第7話『星天寮』

『星天寮』は、学校から程近い場所にあった。

 周りには緑もあり、コンビニもある。中々に良い立地と言える。

「何か、ちょっとボロいな……」

「年季が入ってるんだろうね」

「おう? 新入生か?」

 後ろから飛んできた野太い声。

「あ、はい。宇宙科飛行コース一年の、天田昴です」

「飛行コース一年、粟嶋葵です」

「ほーう。中々良いのが入ってきたな。俺は御崎徹平。この寮の学生長をやってる。よろしくな。お前ら」

「あ、よろしくお願いします。……学生長ってのは?」

「そうだなあ……、ざっくり言えば、寮の模範生っていうか、学生の中で一番偉いヤツ……っつったら分かるか?」

 つまり、この寮に限って言えば、宇宙科学生の中で、最も優れた学生と言える。

「ま、学級委員長以上生徒会長以下な人間だと思ってくれや」

「あの、御崎さん」

「おん? 何だ?」

「『星天寮』の他にも、学生寮ってあるんですか?」

「ああ。

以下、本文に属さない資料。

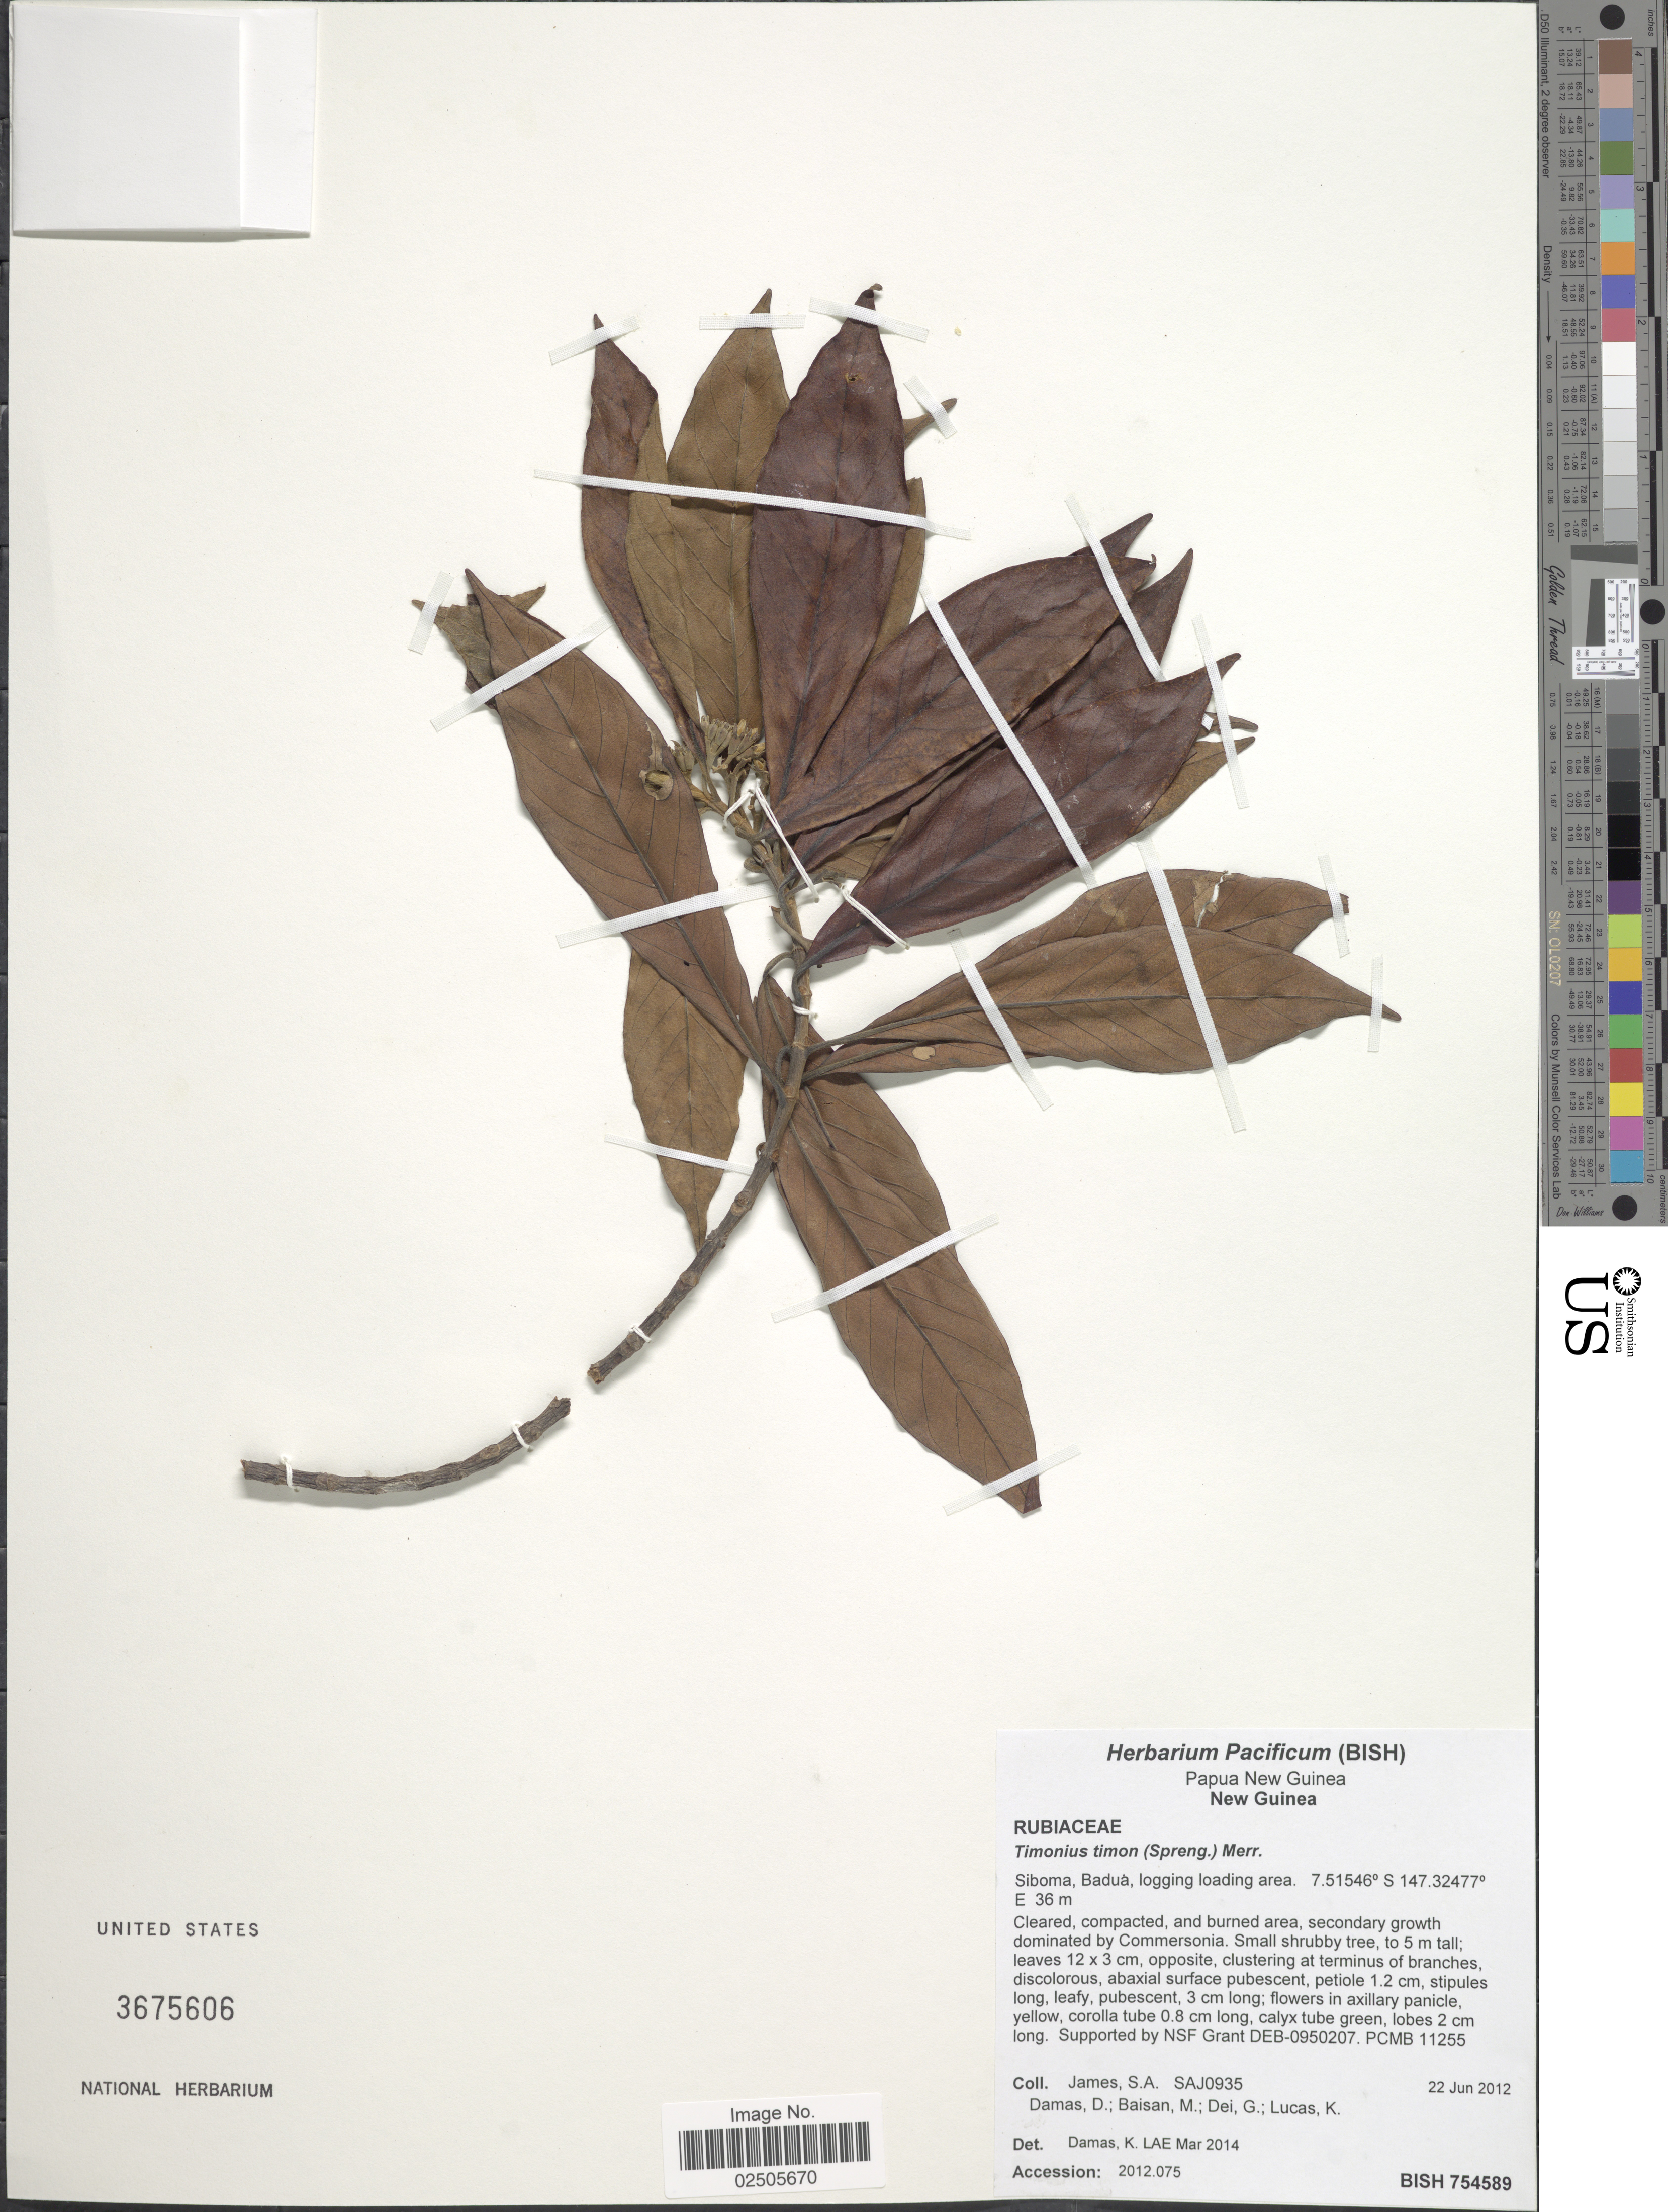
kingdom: Plantae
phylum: Tracheophyta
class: Magnoliopsida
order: Gentianales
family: Rubiaceae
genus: Timonius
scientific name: Timonius timon var. timon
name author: (Spreng.) Merr.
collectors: S. James, D. Damas, M. Baisan, G. Dei & K. Lucas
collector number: SAJ0935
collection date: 2012-06-22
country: Papua New Guinea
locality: Siboma, Badua, logging loading area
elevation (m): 36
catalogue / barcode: US 3675606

あるぞ。男子の飛行、管制コースの学生が入る『星天寮』、整備、航空医学コースの学生が入る『明星荘』、女子の飛行、管制コースの学生が入る『翔宙荘』、整備、航空医学コースの学生が入る『銀河寮』だ」

「詳しいですね」

「学生長会議ってのがあってな。四つの学生寮の学生長が会議を開くんだが、その席でちょいとな」

『ちょいと』が自分には何なのか分からないが、この先輩の事だから、やましいことでは無いだろうと、勝手に推測する昴。

「そうだ。部屋に荷物置いたら、寮を案内してやるよ」

「良いんですか? ありがとうございます!」

 深々と頭を下げる葵。昴も小さく礼を良い、頭を下げた。

「良いってことよ。これから同じ釜の飯を食うんだ。お前ら後輩は可愛い弟分みてえなもんだしな」

 にんまりと笑って見せる徹平。鋭い八重歯が、きらりと光った。

「じゃ、俺達は一旦これで。行こうぜ葵」

「うん」





「……ここか。良かったな。相部屋で」

「そうだね。僕も皆の会話に混ざったりするけど、聞き役だから、いづらかったんだよね」

「俺は単純に、高校で出来た友達が、今んとこお前しかいないからな。赤の他人と組まされたら、どうなってたか」

「あ、じゃあ、昴君は他の人との方が良かったかな? 友達作りのために」

「……いや、この方が気が楽で良いよ」

 部屋の広さは1Rほどで、平均的な広さだ。

 パソコンが二台完備してあり、OSも最新のものらしい。